- _Assigned task_:
When you transcribe the lines below, keep every word the same and leave the pictures behind.

Segment Start: Supplied information

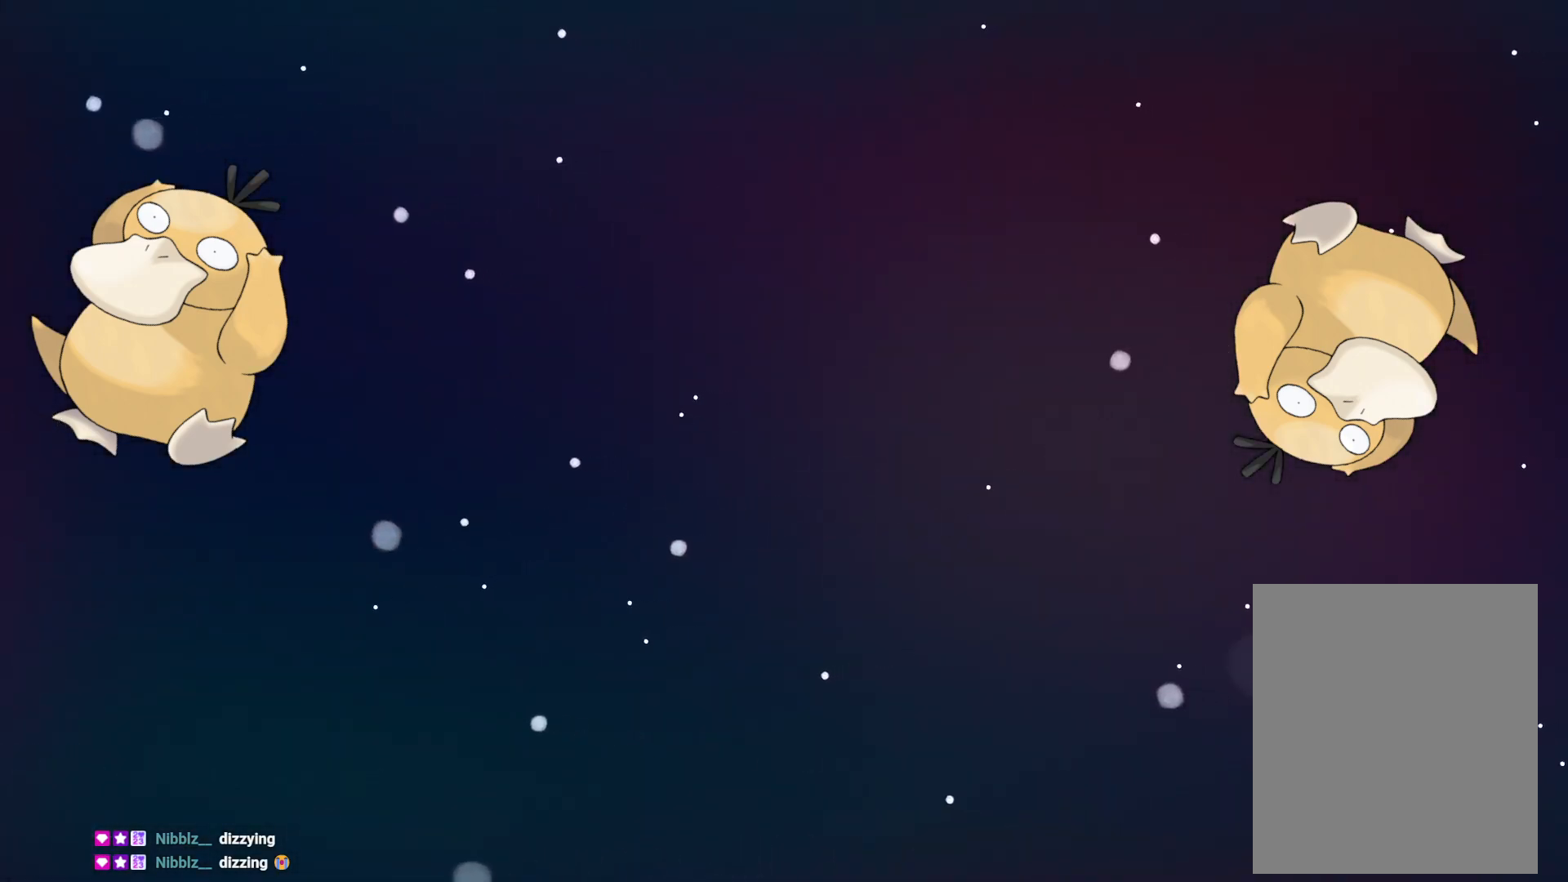
{"buttons": [], "left_stick": "center", "right_stick": "center", "events": [[17, "HOME", "up"]]}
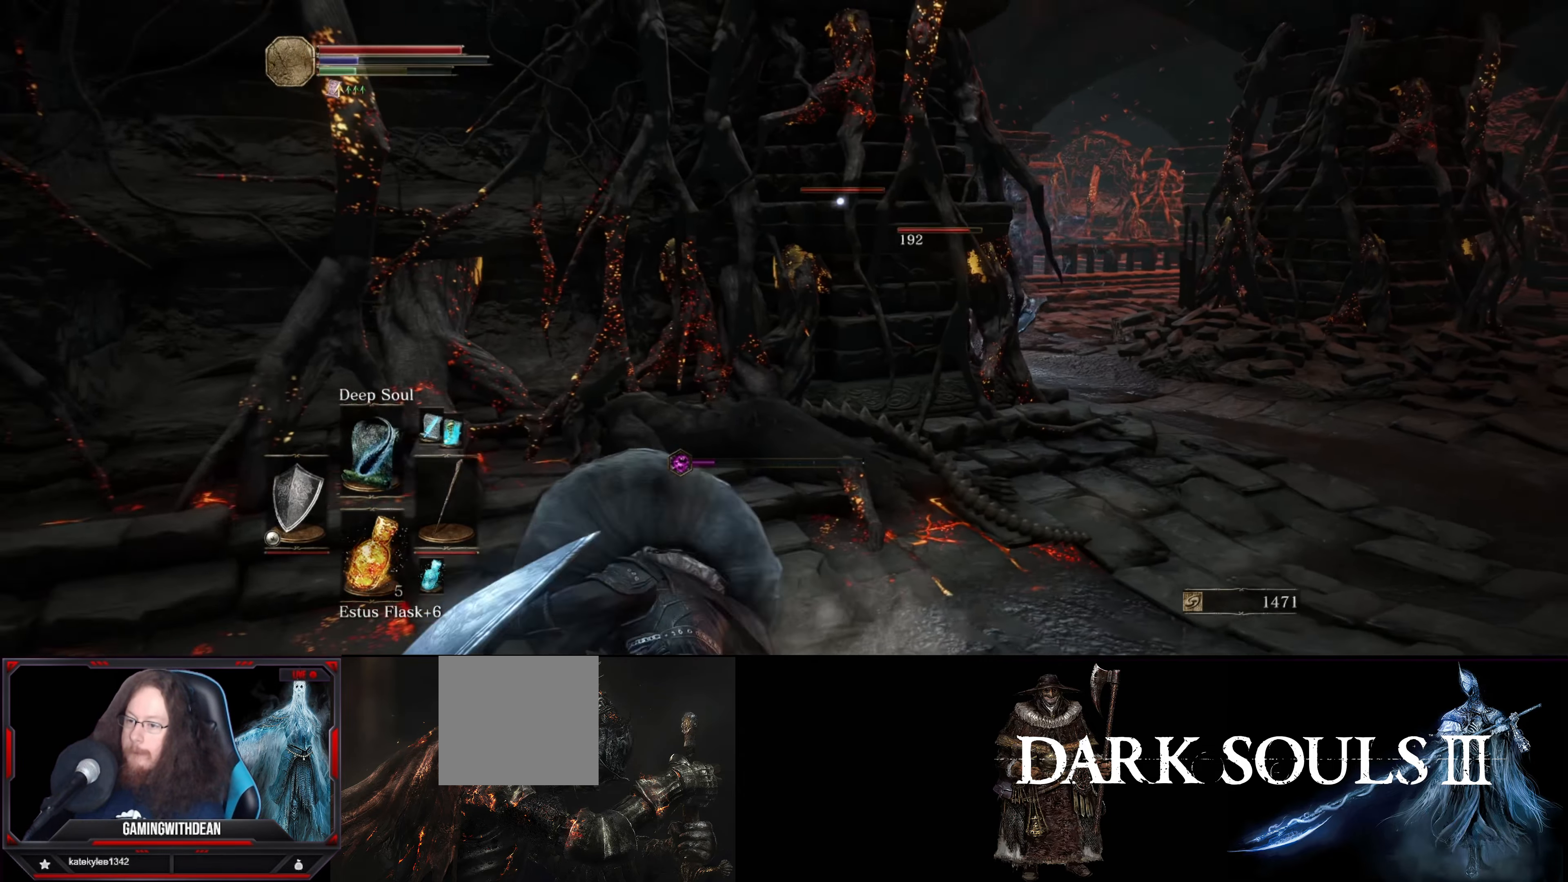
Gameplay with a controller (Xbox layout); each line is a JSON object with the inputs held at the frame after it. "events" lists button and stick changes between this image and that frame as [ms after this image, input, new state], when the widget could be followed in between. Not read: L3 R3.
{"buttons": ["L1"], "left_stick": "down-left", "right_stick": "center", "events": [[67, "right_stick", "right"], [217, "right_stick", "center"]]}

Segment End: Supplied information

- _Answer to the exercise_:
{"buttons": [], "left_stick": "center", "right_stick": "center", "events": [[17, "HOME", "up"]]}
Gameplay with a controller (Xbox layout); each line is a JSON object with the inputs held at the frame after it. "events" lists button and stick changes between this image and that frame as [ms after this image, input, new state], when the widget could be followed in between. Not read: L3 R3.
{"buttons": ["L1"], "left_stick": "down-left", "right_stick": "center", "events": [[67, "right_stick", "right"], [217, "right_stick", "center"]]}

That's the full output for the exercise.